GOAL OF THE EXERCISE: Please keep the pictures out and write out exactly the lines from the first in the data below through the one containing "X92790000Y-46720000D03*", both included.

DATA PROVIDED:

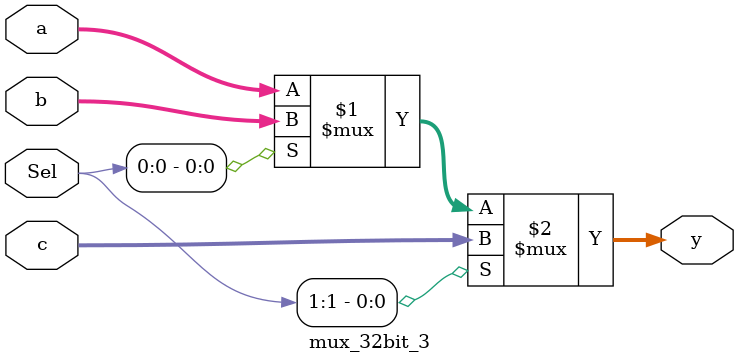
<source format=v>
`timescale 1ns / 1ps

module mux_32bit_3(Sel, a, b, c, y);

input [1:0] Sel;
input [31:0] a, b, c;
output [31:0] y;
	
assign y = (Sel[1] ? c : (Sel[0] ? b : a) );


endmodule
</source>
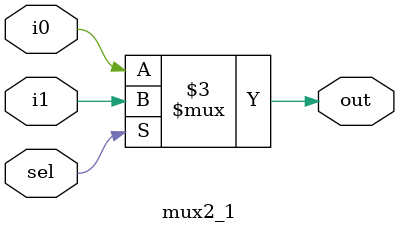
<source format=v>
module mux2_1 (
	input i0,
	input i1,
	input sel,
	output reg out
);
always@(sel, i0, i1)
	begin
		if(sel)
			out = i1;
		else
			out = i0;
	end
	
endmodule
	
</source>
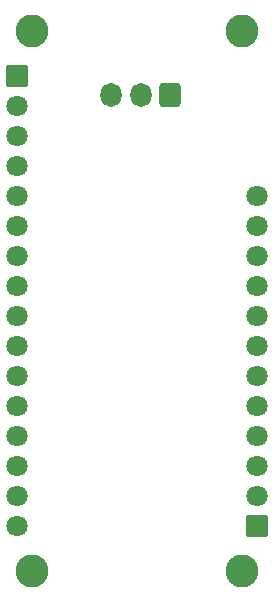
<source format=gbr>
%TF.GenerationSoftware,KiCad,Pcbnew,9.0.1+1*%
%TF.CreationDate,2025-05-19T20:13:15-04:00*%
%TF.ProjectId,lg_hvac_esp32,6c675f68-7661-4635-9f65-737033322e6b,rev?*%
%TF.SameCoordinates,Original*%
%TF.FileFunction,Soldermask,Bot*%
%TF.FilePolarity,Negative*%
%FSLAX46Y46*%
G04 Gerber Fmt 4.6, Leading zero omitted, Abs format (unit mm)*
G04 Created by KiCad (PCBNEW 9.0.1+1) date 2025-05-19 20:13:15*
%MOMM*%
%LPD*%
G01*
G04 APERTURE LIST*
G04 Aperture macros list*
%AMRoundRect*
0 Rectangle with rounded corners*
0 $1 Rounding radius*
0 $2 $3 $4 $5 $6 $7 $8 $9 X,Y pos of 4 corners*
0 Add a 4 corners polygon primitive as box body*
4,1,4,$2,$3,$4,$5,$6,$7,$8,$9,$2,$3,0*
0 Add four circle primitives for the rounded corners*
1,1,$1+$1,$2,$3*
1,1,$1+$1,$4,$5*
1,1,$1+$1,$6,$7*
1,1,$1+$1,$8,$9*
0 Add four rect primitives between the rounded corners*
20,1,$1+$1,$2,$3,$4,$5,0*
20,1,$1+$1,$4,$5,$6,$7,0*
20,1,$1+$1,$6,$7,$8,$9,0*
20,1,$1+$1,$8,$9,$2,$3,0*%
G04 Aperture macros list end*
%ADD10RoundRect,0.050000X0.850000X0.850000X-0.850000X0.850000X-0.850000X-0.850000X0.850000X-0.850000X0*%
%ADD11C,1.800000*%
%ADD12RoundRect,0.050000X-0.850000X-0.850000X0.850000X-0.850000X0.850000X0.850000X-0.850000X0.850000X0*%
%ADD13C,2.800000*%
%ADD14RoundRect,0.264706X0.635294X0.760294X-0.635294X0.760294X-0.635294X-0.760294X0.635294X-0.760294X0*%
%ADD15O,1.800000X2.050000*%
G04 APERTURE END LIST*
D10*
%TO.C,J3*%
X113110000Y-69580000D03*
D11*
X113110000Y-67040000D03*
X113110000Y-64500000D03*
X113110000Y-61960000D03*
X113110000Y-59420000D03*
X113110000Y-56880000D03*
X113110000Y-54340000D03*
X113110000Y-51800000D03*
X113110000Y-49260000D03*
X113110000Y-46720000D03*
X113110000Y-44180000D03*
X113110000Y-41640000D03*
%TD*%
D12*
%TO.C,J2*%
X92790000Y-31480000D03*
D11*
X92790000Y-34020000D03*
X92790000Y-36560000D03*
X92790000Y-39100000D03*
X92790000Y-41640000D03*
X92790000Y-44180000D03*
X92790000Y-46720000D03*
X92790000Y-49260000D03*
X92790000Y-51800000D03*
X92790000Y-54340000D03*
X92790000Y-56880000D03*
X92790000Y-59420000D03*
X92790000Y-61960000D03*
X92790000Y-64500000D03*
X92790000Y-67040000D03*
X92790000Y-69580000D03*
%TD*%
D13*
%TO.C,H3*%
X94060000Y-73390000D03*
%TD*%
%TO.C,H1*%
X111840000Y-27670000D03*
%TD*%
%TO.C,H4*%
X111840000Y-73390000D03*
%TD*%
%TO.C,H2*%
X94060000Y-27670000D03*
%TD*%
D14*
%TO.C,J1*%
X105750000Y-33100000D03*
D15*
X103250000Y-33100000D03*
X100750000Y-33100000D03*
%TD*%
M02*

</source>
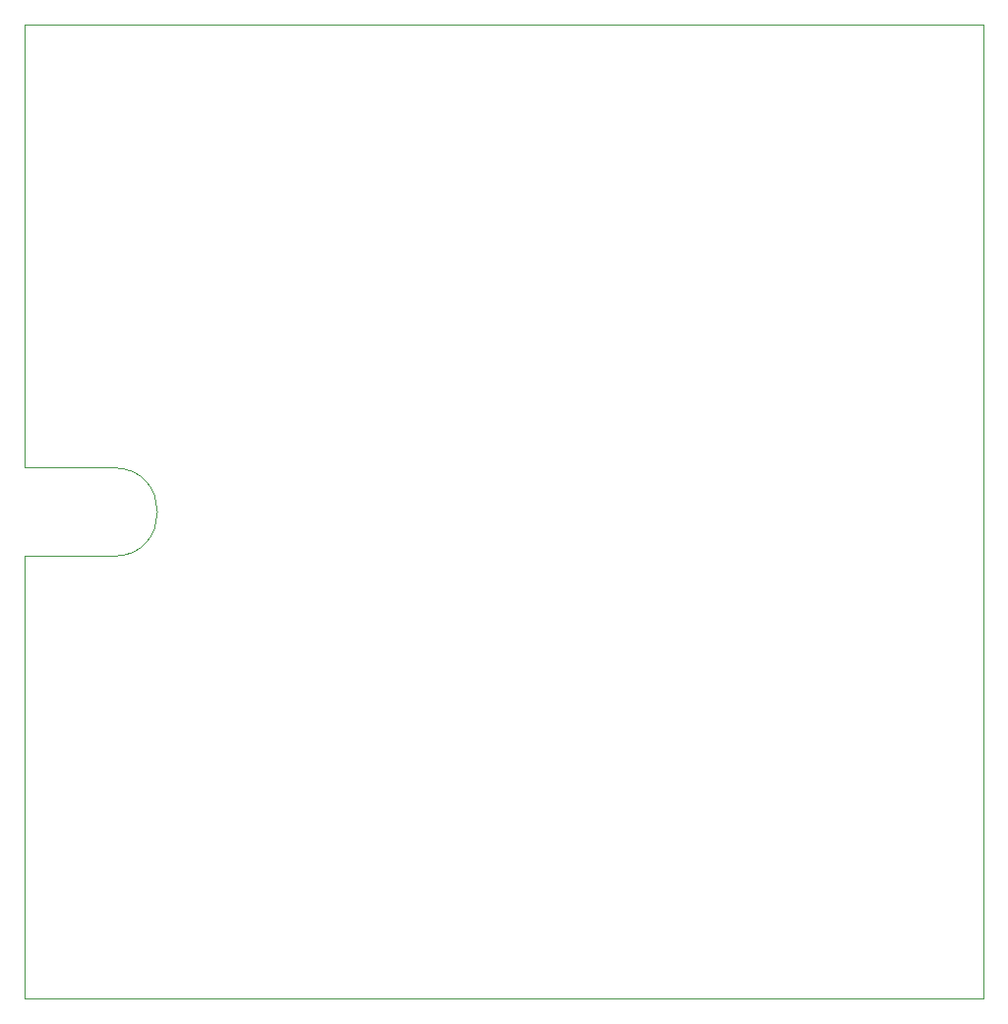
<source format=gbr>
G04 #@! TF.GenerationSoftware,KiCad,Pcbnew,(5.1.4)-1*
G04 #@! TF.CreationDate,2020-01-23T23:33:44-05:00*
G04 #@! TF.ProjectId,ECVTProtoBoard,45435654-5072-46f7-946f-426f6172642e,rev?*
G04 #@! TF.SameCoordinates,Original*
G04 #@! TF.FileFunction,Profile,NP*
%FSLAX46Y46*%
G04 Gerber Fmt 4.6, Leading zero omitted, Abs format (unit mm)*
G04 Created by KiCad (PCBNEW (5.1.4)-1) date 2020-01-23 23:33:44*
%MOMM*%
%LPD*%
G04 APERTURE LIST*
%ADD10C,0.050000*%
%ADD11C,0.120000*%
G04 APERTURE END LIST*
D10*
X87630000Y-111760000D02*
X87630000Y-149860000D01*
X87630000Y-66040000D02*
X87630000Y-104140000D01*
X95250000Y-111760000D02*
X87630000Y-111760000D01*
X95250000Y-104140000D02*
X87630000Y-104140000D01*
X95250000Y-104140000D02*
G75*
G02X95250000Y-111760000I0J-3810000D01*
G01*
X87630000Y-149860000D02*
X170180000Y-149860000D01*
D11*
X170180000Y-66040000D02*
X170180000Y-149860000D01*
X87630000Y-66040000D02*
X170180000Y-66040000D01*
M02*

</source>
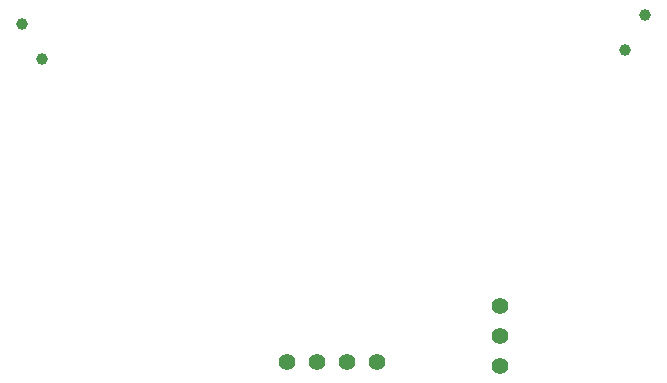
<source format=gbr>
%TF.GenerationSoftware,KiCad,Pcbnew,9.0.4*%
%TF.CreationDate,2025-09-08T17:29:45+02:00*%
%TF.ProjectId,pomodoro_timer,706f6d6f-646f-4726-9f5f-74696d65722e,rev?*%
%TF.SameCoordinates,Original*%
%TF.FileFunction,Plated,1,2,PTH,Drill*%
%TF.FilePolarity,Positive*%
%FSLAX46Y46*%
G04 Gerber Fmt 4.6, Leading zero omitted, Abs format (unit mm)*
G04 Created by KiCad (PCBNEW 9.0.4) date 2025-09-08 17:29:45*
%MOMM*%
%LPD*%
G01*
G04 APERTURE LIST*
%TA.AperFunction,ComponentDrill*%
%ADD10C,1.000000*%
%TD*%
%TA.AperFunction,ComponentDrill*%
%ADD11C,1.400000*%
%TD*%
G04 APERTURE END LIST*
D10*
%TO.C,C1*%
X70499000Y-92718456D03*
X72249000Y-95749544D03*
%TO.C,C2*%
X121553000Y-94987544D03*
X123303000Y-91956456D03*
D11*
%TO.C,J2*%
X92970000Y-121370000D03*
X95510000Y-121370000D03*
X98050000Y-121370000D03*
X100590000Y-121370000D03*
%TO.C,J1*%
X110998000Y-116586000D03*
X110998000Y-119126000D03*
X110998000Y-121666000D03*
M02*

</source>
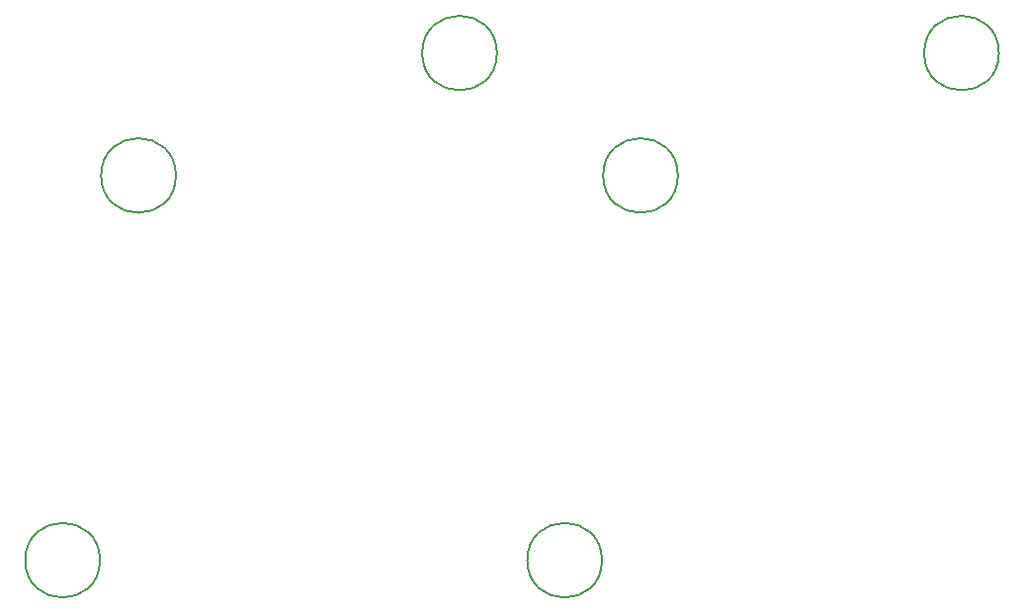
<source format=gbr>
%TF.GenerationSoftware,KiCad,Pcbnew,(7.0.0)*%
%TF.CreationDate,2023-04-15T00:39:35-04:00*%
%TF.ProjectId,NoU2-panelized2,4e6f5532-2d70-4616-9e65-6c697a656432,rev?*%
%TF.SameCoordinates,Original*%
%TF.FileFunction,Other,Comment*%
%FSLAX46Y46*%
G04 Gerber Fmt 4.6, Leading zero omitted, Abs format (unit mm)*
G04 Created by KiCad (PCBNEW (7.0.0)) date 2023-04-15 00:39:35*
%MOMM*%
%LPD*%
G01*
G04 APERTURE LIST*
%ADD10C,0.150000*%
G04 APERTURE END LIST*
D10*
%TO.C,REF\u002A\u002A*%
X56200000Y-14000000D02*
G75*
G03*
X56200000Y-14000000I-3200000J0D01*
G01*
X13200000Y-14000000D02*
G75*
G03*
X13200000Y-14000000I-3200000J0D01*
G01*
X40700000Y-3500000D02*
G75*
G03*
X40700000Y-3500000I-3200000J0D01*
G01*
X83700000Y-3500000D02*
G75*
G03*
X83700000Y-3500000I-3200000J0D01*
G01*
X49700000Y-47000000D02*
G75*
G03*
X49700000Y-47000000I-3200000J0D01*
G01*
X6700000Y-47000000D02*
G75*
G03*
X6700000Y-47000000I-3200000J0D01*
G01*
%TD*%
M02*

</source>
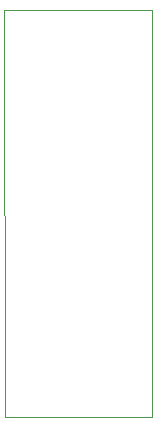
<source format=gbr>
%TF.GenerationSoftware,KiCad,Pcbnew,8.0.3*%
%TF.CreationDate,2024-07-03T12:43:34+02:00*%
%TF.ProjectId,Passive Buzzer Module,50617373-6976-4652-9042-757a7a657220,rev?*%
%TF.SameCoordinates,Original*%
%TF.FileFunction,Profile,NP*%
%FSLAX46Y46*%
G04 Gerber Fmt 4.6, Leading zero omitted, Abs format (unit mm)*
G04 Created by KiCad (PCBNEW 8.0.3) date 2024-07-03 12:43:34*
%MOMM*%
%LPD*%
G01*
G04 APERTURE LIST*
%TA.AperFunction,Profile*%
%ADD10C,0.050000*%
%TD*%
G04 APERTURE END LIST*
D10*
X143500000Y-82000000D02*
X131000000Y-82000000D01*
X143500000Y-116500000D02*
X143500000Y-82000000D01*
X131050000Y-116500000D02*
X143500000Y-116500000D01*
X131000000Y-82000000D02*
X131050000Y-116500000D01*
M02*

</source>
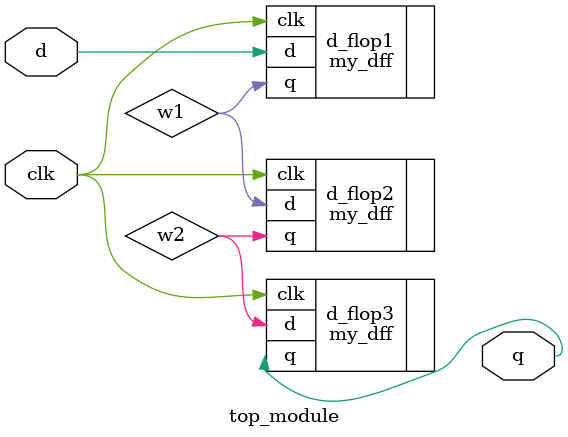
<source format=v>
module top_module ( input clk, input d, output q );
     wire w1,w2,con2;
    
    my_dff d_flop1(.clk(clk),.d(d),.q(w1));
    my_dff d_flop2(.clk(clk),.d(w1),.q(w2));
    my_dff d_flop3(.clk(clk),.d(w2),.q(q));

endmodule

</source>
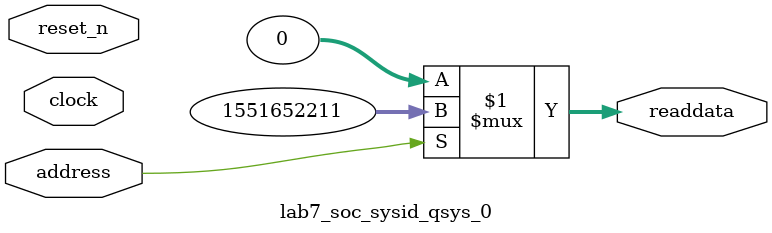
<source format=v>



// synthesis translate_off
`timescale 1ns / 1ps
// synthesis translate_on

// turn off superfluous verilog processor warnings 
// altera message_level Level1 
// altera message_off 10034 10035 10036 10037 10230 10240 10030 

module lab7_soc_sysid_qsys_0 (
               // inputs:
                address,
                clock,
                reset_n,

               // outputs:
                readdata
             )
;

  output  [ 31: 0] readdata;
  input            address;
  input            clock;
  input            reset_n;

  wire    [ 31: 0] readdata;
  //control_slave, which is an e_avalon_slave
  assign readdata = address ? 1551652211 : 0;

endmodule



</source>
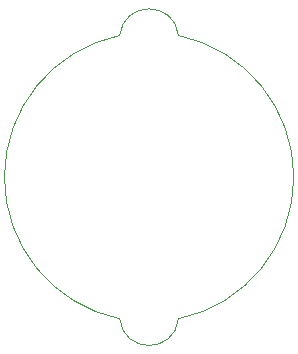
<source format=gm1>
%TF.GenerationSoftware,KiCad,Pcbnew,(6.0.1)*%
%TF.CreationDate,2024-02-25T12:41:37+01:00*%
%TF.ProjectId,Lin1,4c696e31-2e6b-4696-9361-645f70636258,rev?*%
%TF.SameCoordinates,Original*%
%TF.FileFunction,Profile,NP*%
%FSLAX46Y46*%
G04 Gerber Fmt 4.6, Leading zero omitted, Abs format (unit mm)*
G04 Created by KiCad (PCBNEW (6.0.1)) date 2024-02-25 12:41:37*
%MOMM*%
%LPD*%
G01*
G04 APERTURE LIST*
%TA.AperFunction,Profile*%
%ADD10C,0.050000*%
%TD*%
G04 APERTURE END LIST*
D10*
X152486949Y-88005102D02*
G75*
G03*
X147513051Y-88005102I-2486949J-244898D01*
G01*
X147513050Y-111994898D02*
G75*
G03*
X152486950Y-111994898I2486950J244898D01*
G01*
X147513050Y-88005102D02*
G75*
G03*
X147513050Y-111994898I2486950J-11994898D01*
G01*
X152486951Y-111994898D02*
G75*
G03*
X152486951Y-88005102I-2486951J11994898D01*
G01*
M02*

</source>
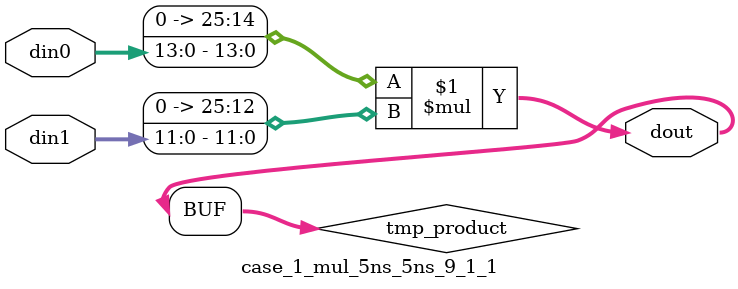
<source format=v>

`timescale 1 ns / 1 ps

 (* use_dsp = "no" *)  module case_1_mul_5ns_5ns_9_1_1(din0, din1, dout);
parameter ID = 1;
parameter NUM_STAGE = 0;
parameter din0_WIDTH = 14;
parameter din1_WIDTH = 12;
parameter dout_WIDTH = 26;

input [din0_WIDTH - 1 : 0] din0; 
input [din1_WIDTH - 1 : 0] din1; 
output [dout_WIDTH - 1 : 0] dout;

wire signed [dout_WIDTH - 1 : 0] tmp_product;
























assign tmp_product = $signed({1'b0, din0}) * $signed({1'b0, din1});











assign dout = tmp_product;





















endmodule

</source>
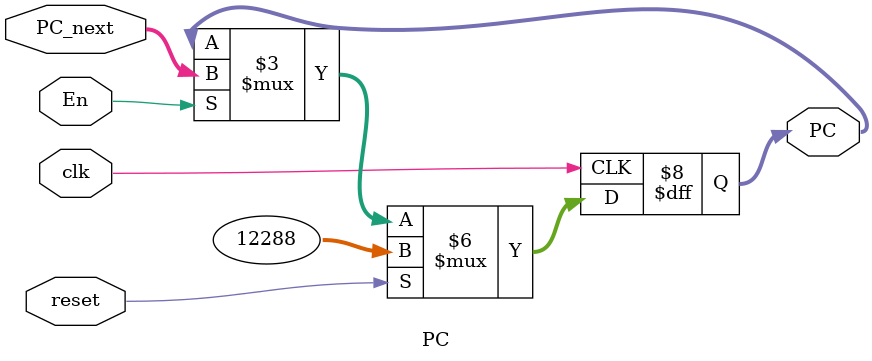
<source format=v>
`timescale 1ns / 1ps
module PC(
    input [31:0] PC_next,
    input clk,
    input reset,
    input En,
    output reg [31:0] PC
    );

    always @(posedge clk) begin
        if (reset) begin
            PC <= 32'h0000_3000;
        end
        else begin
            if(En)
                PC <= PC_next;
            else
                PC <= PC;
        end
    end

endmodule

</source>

EXERCISE ANSWER:
<source format=v>
`timescale 1ns / 1ps

module mux_32bit_3(Sel, a, b, c, y);

input [1:0] Sel;
input [31:0] a, b, c;
output [31:0] y;
	
assign y = (Sel[1] ? c : (Sel[0] ? b : a) );


endmodule
</source>
<source format=v>
module mux2_1 (
	input i0,
	input i1,
	input sel,
	output reg out
);
always@(sel, i0, i1)
	begin
		if(sel)
			out = i1;
		else
			out = i0;
	end
	
endmodule
	
</source>
<source format=gbr>
%TF.GenerationSoftware,KiCad,Pcbnew,9.0.1+1*%
%TF.CreationDate,2025-05-19T20:13:15-04:00*%
%TF.ProjectId,lg_hvac_esp32,6c675f68-7661-4635-9f65-737033322e6b,rev?*%
%TF.SameCoordinates,Original*%
%TF.FileFunction,Soldermask,Bot*%
%TF.FilePolarity,Negative*%
%FSLAX46Y46*%
G04 Gerber Fmt 4.6, Leading zero omitted, Abs format (unit mm)*
G04 Created by KiCad (PCBNEW 9.0.1+1) date 2025-05-19 20:13:15*
%MOMM*%
%LPD*%
G01*
G04 APERTURE LIST*
G04 Aperture macros list*
%AMRoundRect*
0 Rectangle with rounded corners*
0 $1 Rounding radius*
0 $2 $3 $4 $5 $6 $7 $8 $9 X,Y pos of 4 corners*
0 Add a 4 corners polygon primitive as box body*
4,1,4,$2,$3,$4,$5,$6,$7,$8,$9,$2,$3,0*
0 Add four circle primitives for the rounded corners*
1,1,$1+$1,$2,$3*
1,1,$1+$1,$4,$5*
1,1,$1+$1,$6,$7*
1,1,$1+$1,$8,$9*
0 Add four rect primitives between the rounded corners*
20,1,$1+$1,$2,$3,$4,$5,0*
20,1,$1+$1,$4,$5,$6,$7,0*
20,1,$1+$1,$6,$7,$8,$9,0*
20,1,$1+$1,$8,$9,$2,$3,0*%
G04 Aperture macros list end*
%ADD10RoundRect,0.050000X0.850000X0.850000X-0.850000X0.850000X-0.850000X-0.850000X0.850000X-0.850000X0*%
%ADD11C,1.800000*%
%ADD12RoundRect,0.050000X-0.850000X-0.850000X0.850000X-0.850000X0.850000X0.850000X-0.850000X0.850000X0*%
%ADD13C,2.800000*%
%ADD14RoundRect,0.264706X0.635294X0.760294X-0.635294X0.760294X-0.635294X-0.760294X0.635294X-0.760294X0*%
%ADD15O,1.800000X2.050000*%
G04 APERTURE END LIST*
D10*
%TO.C,J3*%
X113110000Y-69580000D03*
D11*
X113110000Y-67040000D03*
X113110000Y-64500000D03*
X113110000Y-61960000D03*
X113110000Y-59420000D03*
X113110000Y-56880000D03*
X113110000Y-54340000D03*
X113110000Y-51800000D03*
X113110000Y-49260000D03*
X113110000Y-46720000D03*
X113110000Y-44180000D03*
X113110000Y-41640000D03*
%TD*%
D12*
%TO.C,J2*%
X92790000Y-31480000D03*
D11*
X92790000Y-34020000D03*
X92790000Y-36560000D03*
X92790000Y-39100000D03*
X92790000Y-41640000D03*
X92790000Y-44180000D03*
X92790000Y-46720000D03*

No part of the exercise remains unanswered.